Stairwell railings, elevator buttons, washrooms, printer buttons and fridge door handles will need to be cleaned ALL THE TIME. Make sure garbage and recycling are no touch. Everyone brings their own water bottle, coffee etc and takes travel mugs etc home at the end of the day and dishes home to clean.
Consider your employees taking public transportation or ride-sharing.
Employees taking public transportation need to be cautious while riding and immediately hand sanitize their hands before entering the building (ie touching the outside door handle). Many public transportation companies in Canada have made face coverings mandatory. If your employees do not have access to a face-covering help them source it. Some good options are Old Navy (https://oldnavy.gapcanada.ca/browse/product.do?pid=654503), and Take Care Supply (https://www.instagram.com/takecaresupply/?hl=en) to name a few.
Here are some more great free resources to help you plan your office reopening.
The Infrastructure Health & Safety Association has some great resources on handling paperwork, packages and lunchroom cleaning/ distancing. They can be found here: https://www.ihsa.ca/Urgent-Notices/COVID-19-Links-Resources.aspx
Sector Specific Guidelines can be found here at the Workplace Safety & Prevention Services website.
As well, talk to the maintenance team to determine if the following are possible:
From the CDC website (https://www.cdc.gov/coronavirus/2019-ncov/community/guidance-business-response.html)
Increase the percentage of outdoor air (e.g., using economizer modes of HVAC operations) potentially as high as 100% (first verify compatibility with HVAC system capabilities for both temperature and humidity control as well as compatibility with outdoor/indoor air quality considerations).
Increase total airflow supply to occupied spaces, if possible.
Disable demand-control ventilation (DCV) controls that reduce air supply based on temperature or occupancy.
Consider using natural ventilation (i.e., opening windows if possible and safe to do so) to increase outdoor air dilution of indoor air when environmental conditions and building requirements allow.
Improve central air filtration:
Increase air filtration external icon to as high as possible (MERV 13 or 14) without significantly diminishing design airflow.
Inspect filter housing and racks to ensure appropriate filter fit and check for ways to minimize filter bypass
Consider running the building ventilation system even during unoccupied times to maximize dilution ventilation.
Generate clean-to-less-clean air movement re-evaluating the positioning of supply and exhaust air diffusers and/or dampers and adjusting zone supply and exhaust flow rates to establish measurable pressure differentials. Have staff work in areas served by “clean” ventilation zones that do not include higher-risk areas such as visitor reception or exercise facilities (if open).

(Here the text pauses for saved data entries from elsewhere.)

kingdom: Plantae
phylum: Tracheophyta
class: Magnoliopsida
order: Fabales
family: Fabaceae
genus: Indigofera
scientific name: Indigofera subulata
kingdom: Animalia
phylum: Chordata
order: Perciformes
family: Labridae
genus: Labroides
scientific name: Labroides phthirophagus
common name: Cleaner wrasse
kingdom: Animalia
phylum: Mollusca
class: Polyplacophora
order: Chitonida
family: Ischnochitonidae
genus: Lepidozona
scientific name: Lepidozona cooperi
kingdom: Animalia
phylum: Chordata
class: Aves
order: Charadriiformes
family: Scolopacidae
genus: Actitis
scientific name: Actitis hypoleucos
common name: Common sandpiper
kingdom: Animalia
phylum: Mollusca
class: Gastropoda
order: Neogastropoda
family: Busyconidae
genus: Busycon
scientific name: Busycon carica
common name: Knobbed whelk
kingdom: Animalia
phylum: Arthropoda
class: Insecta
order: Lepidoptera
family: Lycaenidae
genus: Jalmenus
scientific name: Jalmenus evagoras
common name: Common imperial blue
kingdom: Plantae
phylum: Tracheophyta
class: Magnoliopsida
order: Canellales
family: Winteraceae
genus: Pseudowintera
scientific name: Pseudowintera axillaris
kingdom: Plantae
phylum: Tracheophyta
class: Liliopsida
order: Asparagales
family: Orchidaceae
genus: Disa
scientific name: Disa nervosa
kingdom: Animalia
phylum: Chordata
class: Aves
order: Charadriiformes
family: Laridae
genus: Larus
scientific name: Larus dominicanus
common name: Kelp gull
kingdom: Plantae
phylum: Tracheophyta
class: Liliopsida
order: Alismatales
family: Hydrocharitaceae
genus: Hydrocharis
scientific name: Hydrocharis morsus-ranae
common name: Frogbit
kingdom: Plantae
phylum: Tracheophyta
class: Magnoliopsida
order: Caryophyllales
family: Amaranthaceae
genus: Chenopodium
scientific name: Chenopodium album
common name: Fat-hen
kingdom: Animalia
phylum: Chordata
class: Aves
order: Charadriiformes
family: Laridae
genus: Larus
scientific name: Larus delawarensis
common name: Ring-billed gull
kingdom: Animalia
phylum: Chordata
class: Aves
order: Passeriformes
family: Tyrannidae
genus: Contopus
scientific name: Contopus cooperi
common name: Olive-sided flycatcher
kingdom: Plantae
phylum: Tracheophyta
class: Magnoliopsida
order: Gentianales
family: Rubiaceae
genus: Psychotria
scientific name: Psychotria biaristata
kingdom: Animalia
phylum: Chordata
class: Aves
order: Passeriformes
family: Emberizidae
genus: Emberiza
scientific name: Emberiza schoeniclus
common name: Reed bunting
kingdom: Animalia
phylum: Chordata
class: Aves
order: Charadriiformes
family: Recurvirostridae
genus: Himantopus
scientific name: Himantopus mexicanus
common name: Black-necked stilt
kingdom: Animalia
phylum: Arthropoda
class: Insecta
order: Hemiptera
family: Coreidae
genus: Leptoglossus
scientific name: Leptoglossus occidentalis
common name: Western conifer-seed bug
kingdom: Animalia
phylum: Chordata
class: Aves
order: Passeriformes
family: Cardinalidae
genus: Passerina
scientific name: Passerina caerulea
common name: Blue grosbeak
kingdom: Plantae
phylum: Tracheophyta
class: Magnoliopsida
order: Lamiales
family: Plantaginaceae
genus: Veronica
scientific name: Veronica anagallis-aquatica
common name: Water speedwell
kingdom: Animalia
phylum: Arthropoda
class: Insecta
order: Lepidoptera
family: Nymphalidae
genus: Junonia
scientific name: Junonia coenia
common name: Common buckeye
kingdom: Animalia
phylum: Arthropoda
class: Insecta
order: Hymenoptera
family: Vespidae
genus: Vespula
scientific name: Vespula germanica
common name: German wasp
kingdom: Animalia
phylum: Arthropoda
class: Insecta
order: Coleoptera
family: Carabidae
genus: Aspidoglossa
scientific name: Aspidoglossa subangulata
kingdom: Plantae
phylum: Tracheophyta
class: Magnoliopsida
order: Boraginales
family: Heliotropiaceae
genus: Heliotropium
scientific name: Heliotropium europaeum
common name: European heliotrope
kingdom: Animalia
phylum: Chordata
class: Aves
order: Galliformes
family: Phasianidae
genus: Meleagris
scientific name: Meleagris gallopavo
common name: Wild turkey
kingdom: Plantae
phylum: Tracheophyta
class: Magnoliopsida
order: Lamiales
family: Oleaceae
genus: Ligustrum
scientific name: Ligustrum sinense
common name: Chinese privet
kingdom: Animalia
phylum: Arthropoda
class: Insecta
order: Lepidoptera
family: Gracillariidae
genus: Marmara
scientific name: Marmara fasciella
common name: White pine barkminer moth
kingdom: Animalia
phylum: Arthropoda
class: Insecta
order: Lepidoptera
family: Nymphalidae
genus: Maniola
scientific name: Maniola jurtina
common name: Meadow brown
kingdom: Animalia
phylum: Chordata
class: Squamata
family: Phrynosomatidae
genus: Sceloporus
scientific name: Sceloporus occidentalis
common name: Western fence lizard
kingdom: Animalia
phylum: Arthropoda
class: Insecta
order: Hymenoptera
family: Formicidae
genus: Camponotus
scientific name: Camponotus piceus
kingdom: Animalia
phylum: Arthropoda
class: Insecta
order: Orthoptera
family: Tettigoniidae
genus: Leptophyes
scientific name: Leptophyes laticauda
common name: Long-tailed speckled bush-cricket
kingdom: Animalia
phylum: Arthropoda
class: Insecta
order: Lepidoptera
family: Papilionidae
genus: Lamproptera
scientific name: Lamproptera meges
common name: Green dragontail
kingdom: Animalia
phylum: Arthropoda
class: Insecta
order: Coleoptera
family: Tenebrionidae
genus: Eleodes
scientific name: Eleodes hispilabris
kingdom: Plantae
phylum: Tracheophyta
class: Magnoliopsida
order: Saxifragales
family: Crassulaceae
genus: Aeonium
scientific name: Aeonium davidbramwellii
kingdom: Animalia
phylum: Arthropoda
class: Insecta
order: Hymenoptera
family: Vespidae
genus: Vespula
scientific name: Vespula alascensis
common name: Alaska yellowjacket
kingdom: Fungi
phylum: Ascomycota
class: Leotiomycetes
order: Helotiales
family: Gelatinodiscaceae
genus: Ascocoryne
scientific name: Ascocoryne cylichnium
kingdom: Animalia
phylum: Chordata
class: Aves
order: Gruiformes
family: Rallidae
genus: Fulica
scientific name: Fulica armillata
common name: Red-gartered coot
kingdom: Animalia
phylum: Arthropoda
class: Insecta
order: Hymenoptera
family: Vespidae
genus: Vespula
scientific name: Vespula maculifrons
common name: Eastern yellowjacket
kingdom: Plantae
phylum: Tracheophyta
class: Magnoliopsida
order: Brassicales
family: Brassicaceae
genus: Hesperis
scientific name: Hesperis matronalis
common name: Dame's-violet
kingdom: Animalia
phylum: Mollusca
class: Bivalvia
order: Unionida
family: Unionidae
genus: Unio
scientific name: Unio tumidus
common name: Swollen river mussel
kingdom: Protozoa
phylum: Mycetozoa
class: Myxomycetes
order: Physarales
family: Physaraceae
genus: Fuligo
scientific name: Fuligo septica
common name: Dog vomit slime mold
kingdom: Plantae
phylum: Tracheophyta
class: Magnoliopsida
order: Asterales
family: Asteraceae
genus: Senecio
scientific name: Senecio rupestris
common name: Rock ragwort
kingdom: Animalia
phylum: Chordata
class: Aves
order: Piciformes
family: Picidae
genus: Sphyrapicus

Consider using portable high-efficiency particulate air (HEPA) fan/filtration systems to help enhance air (especially in higher risk areas).
Ensure exhaust fans in restroom facilities are functional and operating at full capacity when the building is occupied.
At the end of the day employee Health and Safety need to be your top priority through this to ensure a safe return to work and ALWAYS make sure to check with your local by-laws and provincial recommendations to ensure compliance.